Quadratic-time computations for pseudo-Anosov mapping classes
Dan Margalit, Balázs Strenner, Samuel J. Taylor, S. Öykü Yurttaş
TL;DR
This work solves the Nielsen–Thurston problem for pseudo-Anosov elements by presenting a quadratic-time algorithm that, given a word in a fixed mapping class generating set, outputs a Nielsen–Thurston package $(\tau,D)$ for the element. The core idea is to model the action of the mapping class group on the space of measured foliations MF$(S)$ as an action on an integral cone complex, within fixed train-track coordinates, and to guarantee that an iterate $f^Q$ lands in a Nielsen–Thurston eigenregion where the unstable foliation emerges as the leading eigenvector of the corresponding sink matrix $D$. The main technical contributions are the forcing lemma, the fitting lemma, and the development of slope- and horizontality-based bounds that control how foliations, train tracks, and rectangles interact under iteration; these yield effective, terminating procedures to extract stretch factors and foliations.
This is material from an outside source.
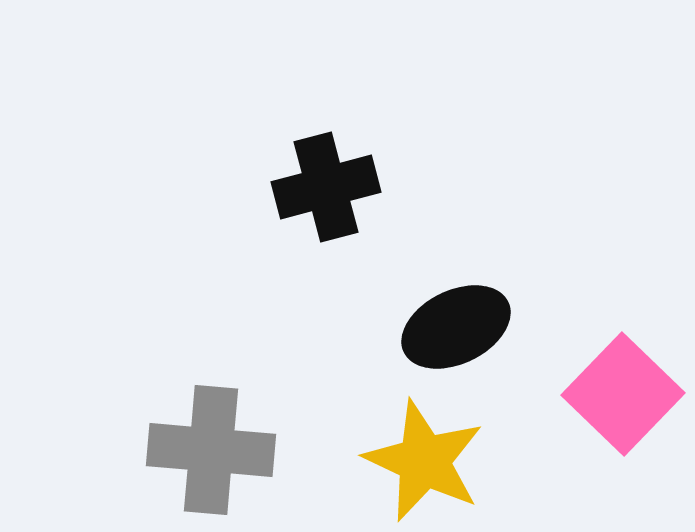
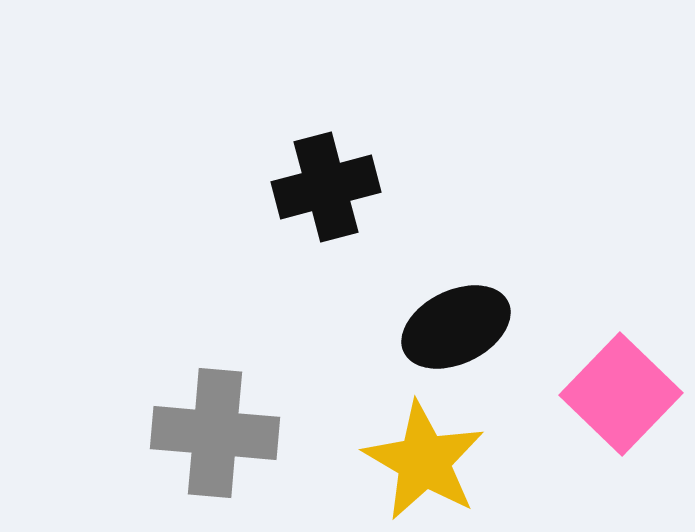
pink square: moved 2 px left
gray cross: moved 4 px right, 17 px up
yellow star: rotated 5 degrees clockwise
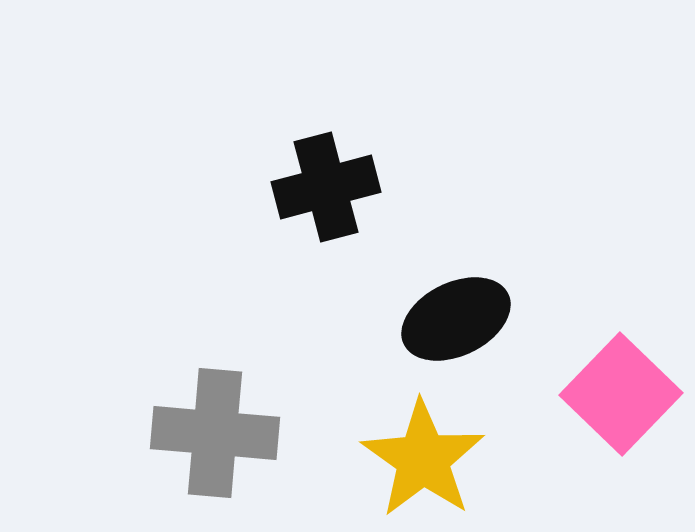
black ellipse: moved 8 px up
yellow star: moved 1 px left, 2 px up; rotated 5 degrees clockwise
The results advance practical computation in the Nielsen–Thurston classification, provide tools for translating dynamics on MF$(S)$ into concrete train-track data, and offer potential algorithms for conjugacy and translation-length problems in the mapping class group. Overall, the paper delivers a rigorous, implementable framework for obtaining canonical dynamical data of pseudo-Anosov elements in time quadratic in input length, with explicit constants tied to the topology of the surface.
Abstract
We give a quadratic-time algorithm to compute the stretch factor and the invariant measured foliations for a pseudo-Anosov element of the mapping class group. As input, the algorithm accepts a word (in any given finite generating set for the mapping class group) representing a pseudo-Anosov mapping class, and the length of the word is our measure of complexity for the input. The output is a train track and an integer matrix where the stretch factor is the largest real eigenvalue and the unstable foliation is given by the corresponding eigenvector. This is the first algorithm to compute stretch factors and measured foliations that is known to terminate in sub-exponential time.